As a Senior Compute Platform Engineer, you will design and operate high scale batch compute systems and workflow orchestration systems that power engineers across the company.
Responsibilities:- Design and operate distributed systems for scheduling and executing large-scale batch workloads across Kubernetes clusters.
- Build and maintain compute platform abstractions.
- Optimize utilization of compute resources.
- Develop and improve multi-tenant scheduling strategies.
- Improve reliability and fault tolerance of large-scale distributed jobs and platform components.
- Collaborate with teams across the company to understand workload requirements and improve platform capabilities.

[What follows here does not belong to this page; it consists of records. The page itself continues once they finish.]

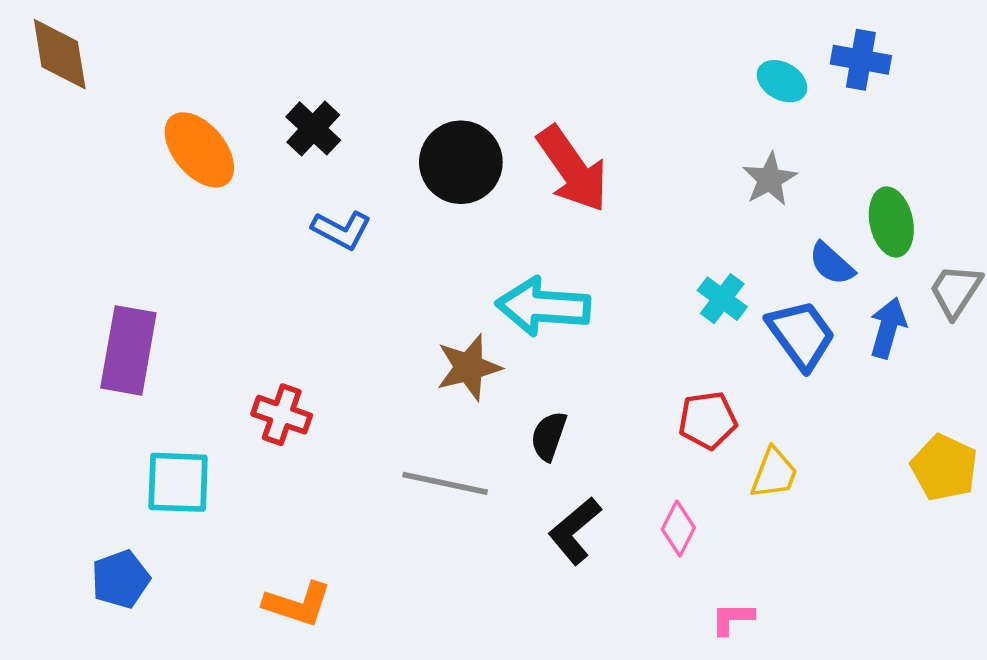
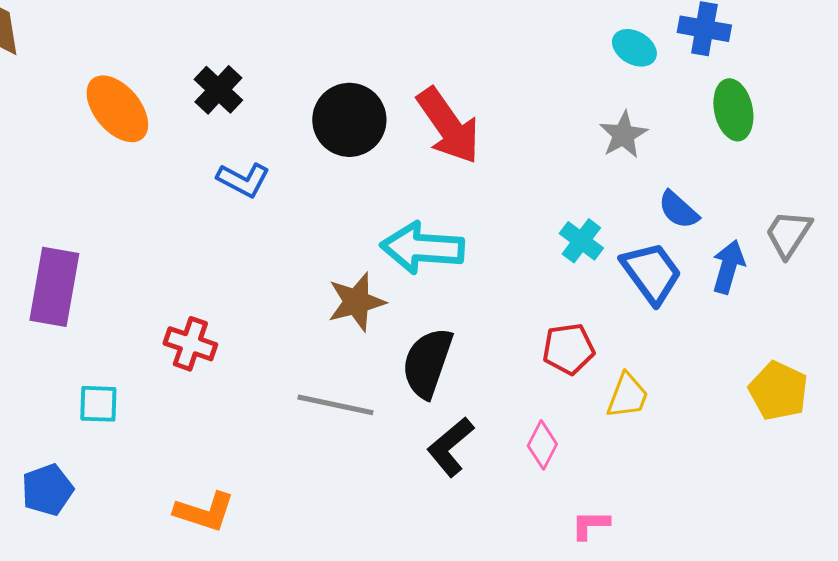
green ellipse: (891, 222) -> (733, 110), moved
black semicircle: (549, 436) -> (427, 363), size x1.6
cyan square: (178, 482) -> (98, 404), size x0.7

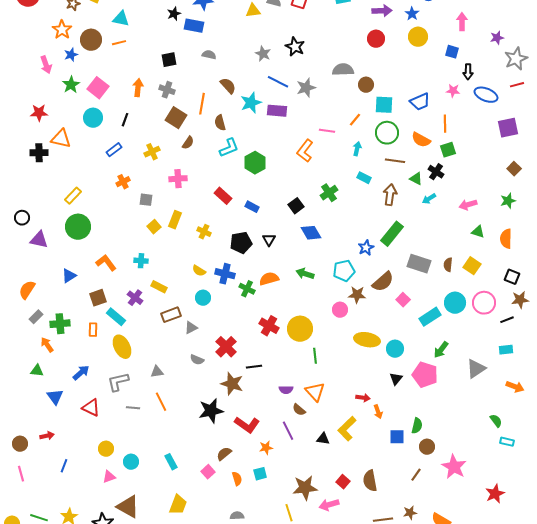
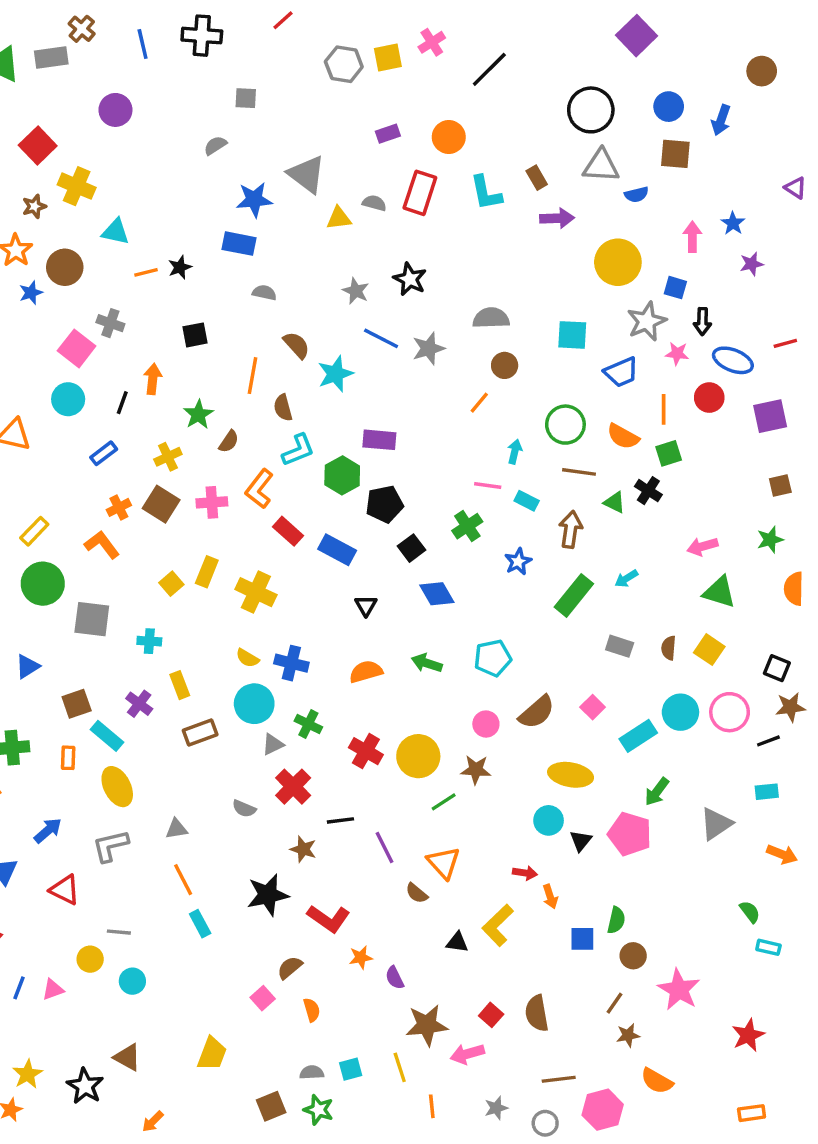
black star: (174, 14) -> (180, 267), moved
blue star: (412, 14) -> (733, 223), moved
yellow circle: (418, 37) -> (618, 262), size x1.4
red circle: (376, 39) -> (709, 398), moved
orange line: (119, 43) -> (146, 272), moved
gray star: (516, 59) -> (647, 321), moved
black square: (169, 60) -> (195, 335), moved
green star: (71, 85) -> (198, 414), moved
brown circle: (366, 85) -> (505, 365), moved
orange arrow: (138, 88) -> (153, 379), moved
gray cross: (167, 90) -> (110, 323), moved
cyan square: (384, 105) -> (572, 335), moved
purple rectangle: (277, 111) -> (379, 440), moved
brown square: (176, 118) -> (161, 504), moved
orange line: (355, 120) -> (479, 403), moved
pink line: (327, 131) -> (488, 485), moved
orange L-shape: (305, 151) -> (259, 489), moved
brown square: (514, 169) -> (780, 485), turned 32
cyan arrow: (429, 199) -> (626, 579), moved
gray square: (146, 200) -> (92, 619), moved, size x1.6
blue rectangle: (252, 207) -> (337, 550), size x1.5
yellow cross: (204, 232) -> (256, 592), size x1.6
green triangle: (478, 232) -> (719, 592), size x1.5
orange semicircle: (506, 239) -> (794, 589), moved
black pentagon: (241, 243) -> (384, 504), moved
blue star: (366, 248) -> (518, 562), moved
orange L-shape: (106, 263) -> (102, 545), moved
gray rectangle: (419, 264) -> (620, 646), size x0.7
brown semicircle: (383, 282) -> (537, 712), moved
yellow rectangle: (159, 287) -> (180, 685), turned 42
green cross: (247, 289) -> (308, 724), moved
brown star: (357, 295) -> (476, 770), moved
cyan circle: (203, 298) -> (254, 704), size x1.5
gray triangle: (191, 328) -> (273, 744), moved
yellow ellipse: (367, 340) -> (571, 775), moved
cyan circle: (395, 349) -> (549, 820), moved
green line: (315, 356) -> (444, 802), turned 63
brown star: (232, 384) -> (303, 849), size x0.7
purple semicircle: (286, 390) -> (395, 978), moved, turned 64
gray line: (133, 408) -> (119, 932), moved
purple line: (288, 431) -> (384, 847), moved
cyan rectangle: (171, 462) -> (200, 924), moved
cyan square: (260, 474) -> (351, 1069), moved
pink triangle: (109, 477) -> (53, 990), moved
brown triangle: (128, 507) -> (127, 1057), size x0.7
brown star: (410, 513) -> (628, 1035), moved

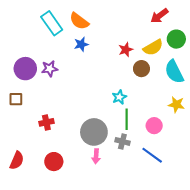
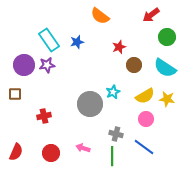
orange semicircle: (79, 21) -> (100, 16), moved
cyan rectangle: (52, 23) -> (49, 40), moved
yellow semicircle: (153, 47) -> (145, 96), moved
cyan semicircle: (174, 72) -> (165, 68), turned -30
green line: (127, 119) -> (112, 156), moved
gray circle: (94, 132) -> (90, 104), moved
pink arrow: (96, 156) -> (83, 148), moved, turned 104

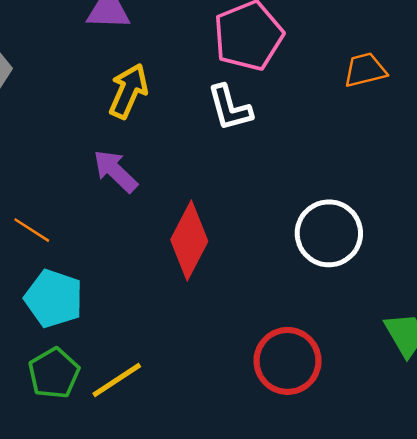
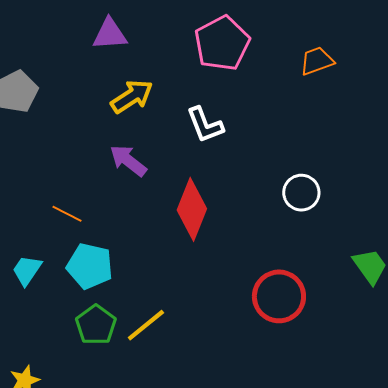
yellow arrow: (128, 91) -> (132, 96), turned 39
white L-shape: (230, 108) -> (205, 125), moved
white circle: (329, 233) -> (301, 193), size x0.7

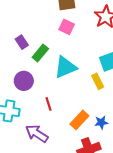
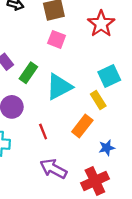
orange rectangle: (79, 120) -> (82, 126), moved
purple arrow: (37, 134) -> (53, 169), moved

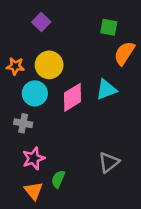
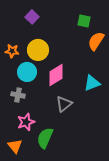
cyan triangle: (106, 90) -> (92, 83), moved
gray triangle: (109, 162) -> (64, 104), moved
green semicircle: (58, 179) -> (45, 138), size x1.5
orange triangle: (34, 191) -> (15, 146), moved

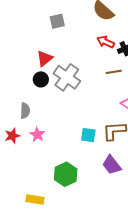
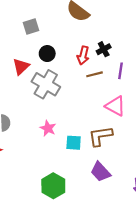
red arrow: (106, 42) -> (83, 55), moved, turned -96
black circle: (41, 79) -> (47, 54), moved
pink star: (37, 135) -> (48, 128), moved

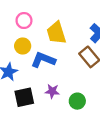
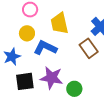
purple star: (52, 91) -> (52, 78), size x1.6

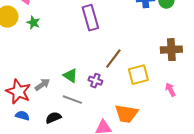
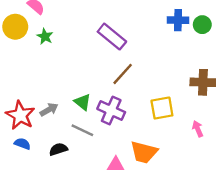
purple rectangle: (90, 18) -> (112, 37), turned -40
brown line: (113, 59) -> (123, 74), moved
purple cross: (95, 81) -> (111, 110), size x1.6

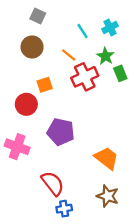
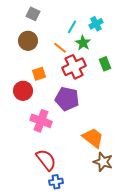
cyan line: (82, 31) -> (72, 27), turned 64
green star: (105, 56) -> (83, 43), moved
purple pentagon: (61, 132) -> (67, 99), moved
pink cross: (17, 147) -> (41, 121), moved
brown star: (108, 196) -> (103, 162), moved

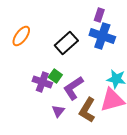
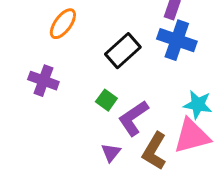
orange ellipse: (21, 36) -> (63, 24), moved
purple cross: (42, 82) -> (43, 81), moved

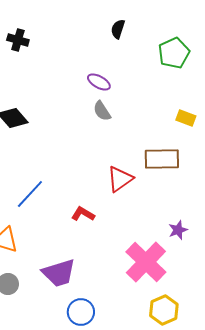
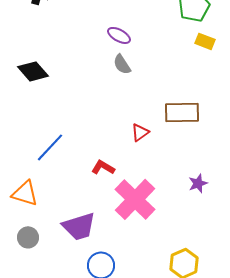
yellow rectangle: (186, 118) -> (205, 41), moved
red triangle: (120, 179) -> (140, 132), size x0.7
pink cross: (146, 262) -> (135, 199), moved

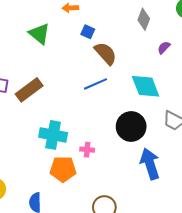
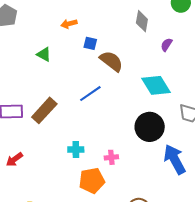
green triangle: (39, 34) -> (44, 54), size x0.7
blue line: (96, 84) -> (90, 94), moved
cyan cross: (53, 135) -> (76, 150), size x0.6

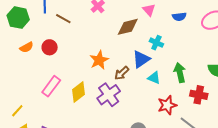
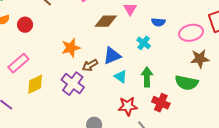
cyan cross: (156, 43) -> (144, 43), moved
yellow diamond: (79, 92) -> (35, 84), moved
purple cross: (109, 95) -> (73, 84), turned -30

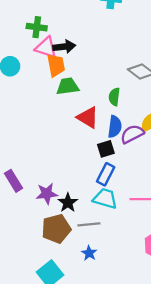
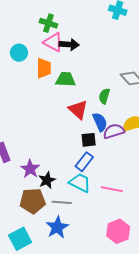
orange trapezoid: (56, 65) -> (44, 68), moved
blue semicircle: (115, 127) -> (100, 122), turned -42
purple star: (47, 194) -> (30, 169), turned 30
blue star: (89, 253) -> (57, 227), size x1.6

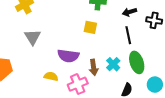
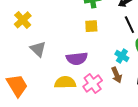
brown arrow: (94, 67) -> (117, 75), moved
yellow semicircle: (51, 76) -> (65, 82), size x1.5

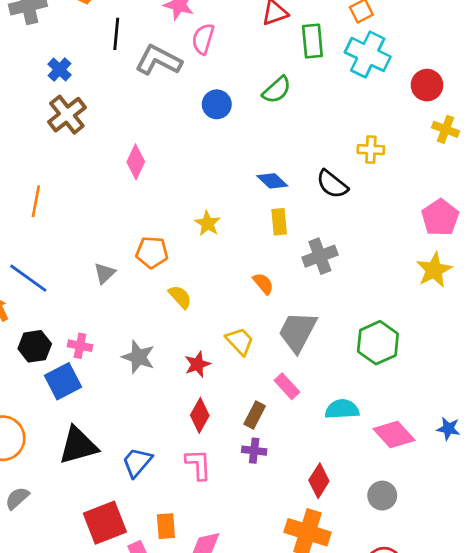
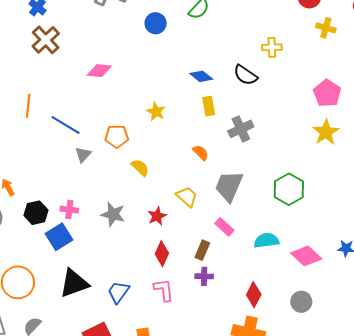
pink diamond: (136, 162) -> (99, 71), turned 75
blue line: (28, 278) -> (66, 125), moved

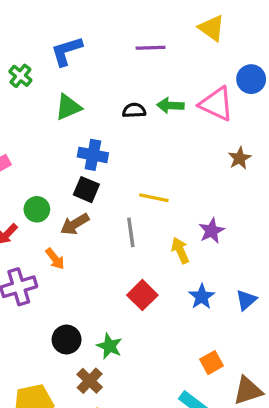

- Contribute to platform tooling, automation, and CI/CD workflows.
Qualifications: - 7+ years of experience building and operating distributed systems or infrastructure platforms.
- Strong experience with Kubernetes and container orchestration in production grade environments.
- Proficiency developing in Golang and Python.
- Experience designing and operating large-scale batch compute systems.
- Strong debugging and problem-solving skills in complex distributed systems.
- Ability to collaborate across teams and communicate technical concepts clearly.
- Experience with at least one batch scheduling system such as Kueue, Armada, Volcano, or Slurm.